Nonetheless, she bent over slightly and took a tighter grip on the stake, and when the screening trees became too thin to offer much protection, she dropped to her hands and knees and crawled. Three or four minutes later, she had come as far as it was possible without breaking cover. From her spot behind a final stand of pines and a spray of junipers, she could see the west side of the house and the creepered tangle of honeysuckle, now autumn-barren. The grass of summer was yellow but still knee-high. No effort had been made to cut it.

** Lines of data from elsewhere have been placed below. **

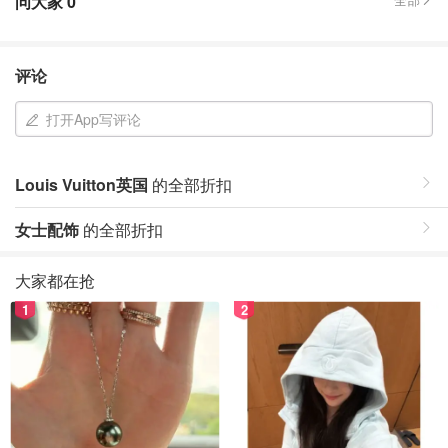
问大家
0
评论
打开App写评论
Louis Vuitton英国
的全部折扣
女士配饰
的全部折扣
大家都在抢
1
2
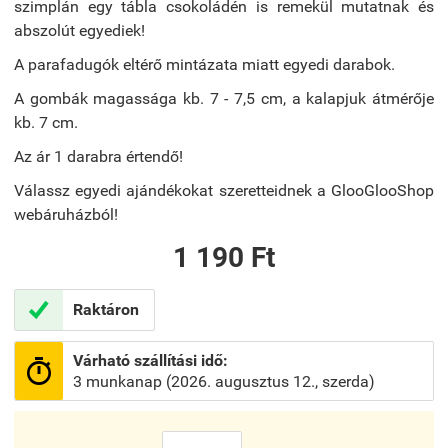
szimplán egy tábla csokoládén is remekül mutatnak és
abszolút egyediek!
A parafadugók eltérő mintázata miatt egyedi darabok.
A gombák magassága kb. 7 - 7,5 cm, a kalapjuk átmérője
kb. 7 cm.
Az ár 1 darabra értendő!
Válassz egyedi ajándékokat szeretteidnek a GlooGlooShop
webáruházból!
1 190 Ft

Raktáron
Várható szállítási idő:

3 munkanap (2026. augusztus 12., szerda)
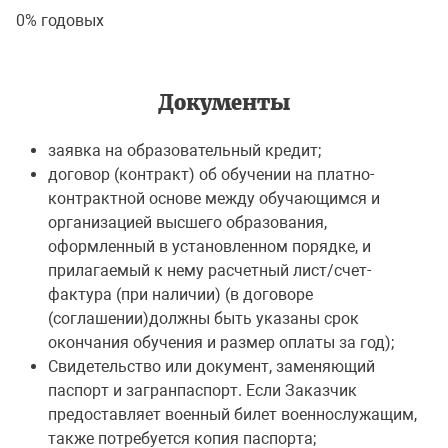
0% годовых
Документы
заявка на образовательный кредит;
договор (контракт) об обучении на платно-
контрактной основе между обучающимся и
организацией высшего образования,
оформленный в установленном порядке, и
прилагаемый к нему расчетный лист/счет-
фактура (при наличии) (в договоре
(соглашении)должны быть указаны срок
окончания обучения и размер оплаты за год);
Свидетельство или документ, заменяющий
паспорт и загранпаспорт. Если Заказчик
предоставляет военный билет военнослужащим,
также потребуется копия паспорта;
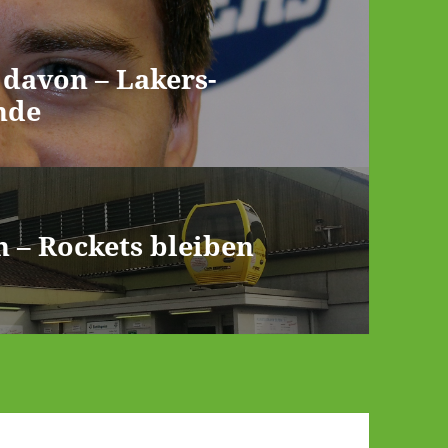
 davon – Lakers-
nde
 – Rockets bleiben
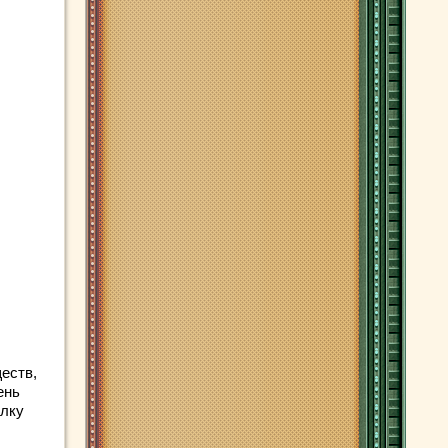
ществ,
ень
олку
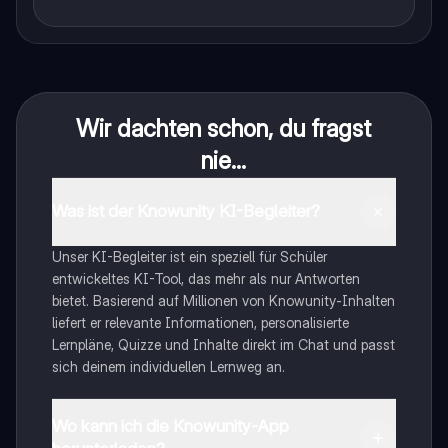
Wir dachten schon, du fragst
nie...
Was ist der Knowunity KI-Begleiter?
Unser KI-Begleiter ist ein speziell für Schüler
entwickeltes KI-Tool, das mehr als nur Antworten
bietet. Basierend auf Millionen von Knowunity-Inhalten
liefert er relevante Informationen, personalisierte
Lernpläne, Quizze und Inhalte direkt im Chat und passt
sich deinem individuellen Lernweg an.
Wo kann ich die Knowunity-App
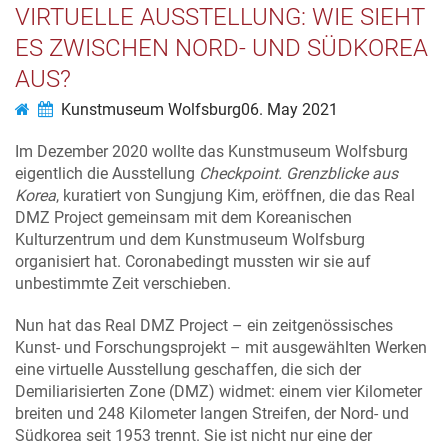
VIRTUELLE AUSSTELLUNG: WIE SIEHT
ES ZWISCHEN NORD- UND SÜDKOREA
AUS?
Kunstmuseum Wolfsburg
06. May 2021
Im Dezember 2020 wollte das Kunstmuseum Wolfsburg
eigentlich die Ausstellung
Checkpoint. Grenzblicke aus
Korea
, kuratiert von Sungjung Kim, eröffnen, die das Real
DMZ Project gemeinsam mit dem Koreanischen
Kulturzentrum und dem Kunstmuseum Wolfsburg
organisiert hat. Coronabedingt mussten wir sie auf
unbestimmte Zeit verschieben.
Nun hat das Real DMZ Project – ein zeitgenössisches
Kunst- und Forschungsprojekt – mit ausgewählten Werken
eine virtuelle Ausstellung geschaffen, die sich der
Demiliarisierten Zone (DMZ) widmet: einem vier Kilometer
breiten und 248 Kilometer langen Streifen, der Nord- und
Südkorea seit 1953 trennt. Sie ist nicht nur eine der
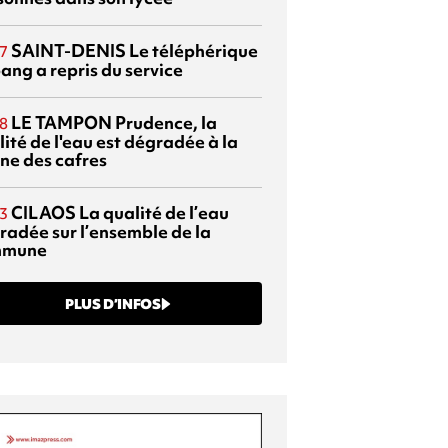
SAINT-DENIS
Le téléphérique
7
ang a repris du service
LE TAMPON
Prudence, la
8
ité de l'eau est dégradée à la
ine des cafres
CILAOS
La qualité de l’eau
3
radée sur l’ensemble de la
mmune
PLUS D’INFOS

A motor roared suddenly in the stillness, making her heart rise into her throat. She controlled herself by hooking her fingers into the ground and biting hard on her lower lip. A moment later an old black car backed into sight, paused at the head of the driveway, and then turned out onto the road and started away toward town. Before it drew out of sight, she saw the man quite clearly: large bald head, eyes sunken so deeply you could really see nothing of them but the sockets, and the lapels and collar of a dark suit. Straker. On his way in to Crossen’s store, perhaps.